Il peut même se faire, en suivant les riches plans de discussion tels qu’ils ont par exemple été élaborés par M. Lipman et son cercle, que le facilitateur soit amené à en extraire certaines questions explicites, afin de pénétrer plus profondément dans un certain thème. Philip Cam rappelle que le document d’accompagnement de Pixie comprenait toute une batterie d’interrogations, qui pouvaient, au moins pour partie, venir alimenter la réflexion de la communauté de recherche. Cela donne, dans le cas d’une discussion sur ce qui fait ce que nous sommes (2023, p. 15 du pdf) :

Serais-tu encore toi si…

  1. tu portais un autre nom
  2. tu avais un autre visage
  3. tu avais un autre corps
  4. tu avais un autre esprit
  5. tu avais d’autres empreintes digitales ?
  6. tu avais d’autres parents
  7. tu étais né et avais été élevé en Chine
  8. tout le monde te disait que tu étais quelqu’un d’autre

On voit ici que la question peut venir des enfants, ou non, qu’elle peut être élaborée et discutée quant à sa pertinence dans le premier cas, mais prise telle quelle dans le second. La relation avec l’esprit critique se lit soit dans l’évaluation d’un intitulé (bien dit ou non), soit dans l’appréciation d’une pertinence (interrogation centrale ou non, intéressante en général ou non), soit encore dans l’exploration de différents contextes (mon jugement vaut-il sous tous les rapports, dans toutes les conditions ?).
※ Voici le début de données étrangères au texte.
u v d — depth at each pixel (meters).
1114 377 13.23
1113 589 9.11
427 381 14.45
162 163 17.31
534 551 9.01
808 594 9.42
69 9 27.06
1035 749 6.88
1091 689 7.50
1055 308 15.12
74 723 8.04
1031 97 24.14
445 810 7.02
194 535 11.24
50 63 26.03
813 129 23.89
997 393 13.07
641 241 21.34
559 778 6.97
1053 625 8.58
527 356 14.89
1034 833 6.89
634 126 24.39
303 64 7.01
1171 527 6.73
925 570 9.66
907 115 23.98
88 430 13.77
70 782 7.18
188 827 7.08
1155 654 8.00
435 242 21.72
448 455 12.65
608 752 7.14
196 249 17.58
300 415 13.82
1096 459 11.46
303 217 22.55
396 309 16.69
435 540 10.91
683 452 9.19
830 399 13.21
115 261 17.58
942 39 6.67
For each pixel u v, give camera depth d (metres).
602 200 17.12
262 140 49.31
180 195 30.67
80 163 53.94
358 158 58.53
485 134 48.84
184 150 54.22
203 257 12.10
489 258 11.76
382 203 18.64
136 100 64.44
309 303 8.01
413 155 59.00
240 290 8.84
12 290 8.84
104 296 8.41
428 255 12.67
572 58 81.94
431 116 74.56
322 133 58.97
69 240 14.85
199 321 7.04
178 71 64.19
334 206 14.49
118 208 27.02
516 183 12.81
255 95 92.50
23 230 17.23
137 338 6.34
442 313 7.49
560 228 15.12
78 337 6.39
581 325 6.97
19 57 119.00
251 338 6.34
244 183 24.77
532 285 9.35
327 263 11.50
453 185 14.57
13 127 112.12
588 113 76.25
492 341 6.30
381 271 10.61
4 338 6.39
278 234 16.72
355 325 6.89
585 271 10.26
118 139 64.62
Dans tous les cas de figure, le questionnement apparaît comme le réel amorçage de la discussion, même si, traditionnellement, c’est le texte qui est dit jouer le rôle de stimulant, d’aiguillon à la réflexion.
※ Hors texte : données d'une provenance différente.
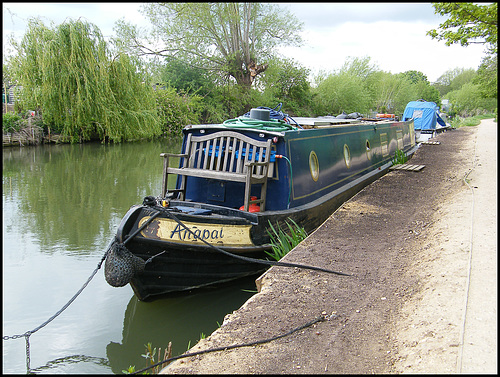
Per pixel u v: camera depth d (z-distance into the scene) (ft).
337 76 157.99
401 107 218.59
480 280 14.99
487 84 96.07
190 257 17.71
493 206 26.13
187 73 114.83
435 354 10.79
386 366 10.72
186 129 23.31
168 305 18.31
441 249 18.60
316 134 26.25
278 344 11.78
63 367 13.79
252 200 20.38
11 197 36.35
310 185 24.99
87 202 34.88
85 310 17.61
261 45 112.88
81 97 69.77
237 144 22.17
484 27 32.40
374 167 40.16
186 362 10.96
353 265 17.72
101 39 71.61
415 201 29.35
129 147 73.92
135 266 16.24
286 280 16.21
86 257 23.11
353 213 26.11
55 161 56.24
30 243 25.16
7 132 68.64
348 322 13.01
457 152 59.88
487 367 10.09
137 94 79.10
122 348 14.98
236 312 13.70
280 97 138.41
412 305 13.83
Faire une place au questionnement dans la pratique de classe

Même si Ph. Cam a été très tôt conscient de l’importance de la question dans le processus d’enquête, au cœur de l’activité de la communauté visant à grandir ensemble, son premier manuel à destination des enseignants, Penser ensemble. L’enquête philosophique pour la salle de classe, n’exploite pas encore la thématique de l’interrogation comme il le fera plus tard. En 1995 (cf. p. 15-16), le philosophe rappelle que les questions philosophiques concernent tous les domaines du programme, et qu’elles permettent ainsi d’opérer la jonction entre matières, de faire de la philosophie la discipline qui aide à penser dans les disciplines. En étant une matière permettant de penser aussi dans les autres matières, la philosophie pour enfants ne se met pas elle-même entre parenthèses du programme que suit la classe mais informe le reste de l’activité scolaire.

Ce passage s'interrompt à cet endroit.